Redundant ethernet configuration with bonding and VLANs

published by Christian Seiler on Tue, 06/30/2015 - 21:25

Network hardaware failures often cause unnecessary downtimes of important services. This article describes a configuration that provides servers with redundancy, so that if a single switch, network cable or network adapter fails, the server remains reachable.

Prerequisites

It is assumed that the server has at least two network ports (otherwise there is no way to achieve redundancy). Note that if the server has just two ports, it usually means that they are provided by the same network controller. If the controller then fails, no redundancy can be provided, because both network interfaces will stop working properly. Therefore, this scenario will assume four network ports, two (eth0 and eth1) managed by the first controller and the other two (eth2 and eth3) by the other. That said, it should be straight-forward to modify the configuratrion provided here to servers with just two ports.

The operating system is assumed to be Debian Jessie and the network configuration is done via /etc/network/interfaces. The configuration described here should also work with sufficiently recent Ubuntu versions.

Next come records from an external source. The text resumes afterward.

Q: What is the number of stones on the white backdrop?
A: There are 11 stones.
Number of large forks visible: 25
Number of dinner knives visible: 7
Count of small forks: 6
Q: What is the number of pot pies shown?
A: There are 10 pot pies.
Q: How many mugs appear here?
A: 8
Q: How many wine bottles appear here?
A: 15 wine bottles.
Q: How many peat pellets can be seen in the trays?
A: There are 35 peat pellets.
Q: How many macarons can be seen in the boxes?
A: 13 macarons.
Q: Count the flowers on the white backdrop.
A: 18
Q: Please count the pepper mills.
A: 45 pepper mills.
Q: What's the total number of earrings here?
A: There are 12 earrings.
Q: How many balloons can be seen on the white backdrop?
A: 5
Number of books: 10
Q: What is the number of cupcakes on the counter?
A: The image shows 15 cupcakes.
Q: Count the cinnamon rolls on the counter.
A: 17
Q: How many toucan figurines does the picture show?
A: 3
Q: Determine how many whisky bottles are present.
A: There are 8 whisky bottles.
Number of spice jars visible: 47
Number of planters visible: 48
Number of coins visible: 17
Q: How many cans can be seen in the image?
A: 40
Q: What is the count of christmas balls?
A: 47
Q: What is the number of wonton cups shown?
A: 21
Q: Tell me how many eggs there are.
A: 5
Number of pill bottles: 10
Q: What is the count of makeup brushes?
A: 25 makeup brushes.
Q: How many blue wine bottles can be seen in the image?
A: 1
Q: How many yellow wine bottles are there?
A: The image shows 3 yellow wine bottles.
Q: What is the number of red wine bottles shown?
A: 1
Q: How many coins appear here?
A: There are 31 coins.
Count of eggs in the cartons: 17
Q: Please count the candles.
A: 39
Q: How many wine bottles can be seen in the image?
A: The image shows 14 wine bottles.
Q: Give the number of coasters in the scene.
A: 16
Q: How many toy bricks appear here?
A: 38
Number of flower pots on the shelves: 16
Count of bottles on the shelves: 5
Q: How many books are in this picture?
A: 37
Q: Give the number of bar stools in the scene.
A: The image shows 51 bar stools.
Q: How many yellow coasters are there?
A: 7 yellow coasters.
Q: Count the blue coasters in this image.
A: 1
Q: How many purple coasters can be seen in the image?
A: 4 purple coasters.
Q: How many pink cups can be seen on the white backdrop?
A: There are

There should be two managed switches available, so that if one switch happens to fail, the other switch will still provide connectivity. The switches should be interconnected (so that traffic can flow between them) and both should be connected to an uplink (with the proper precautions to avoid loops) - the configuration of the switches is beyond the scope of this article. The switches do not need to support LACP or similar, since the solution here will work in active-bakup mode, i.e. it will only switch to a different port on failure, not use both ports simultaneously. The latter is also possbile, but then the switches must support LACP with both switches collaborating.

It is assumed that there are at least 2 VLANs that the server should be connected to: a public VLAN (which is also carried over the uplink) and a private VLAN (not carried over the uplink). This is generic enough that the solution in this article may be tailored to the individual circumstances in a straight-forward manner, but it should simple enough to be easily understood.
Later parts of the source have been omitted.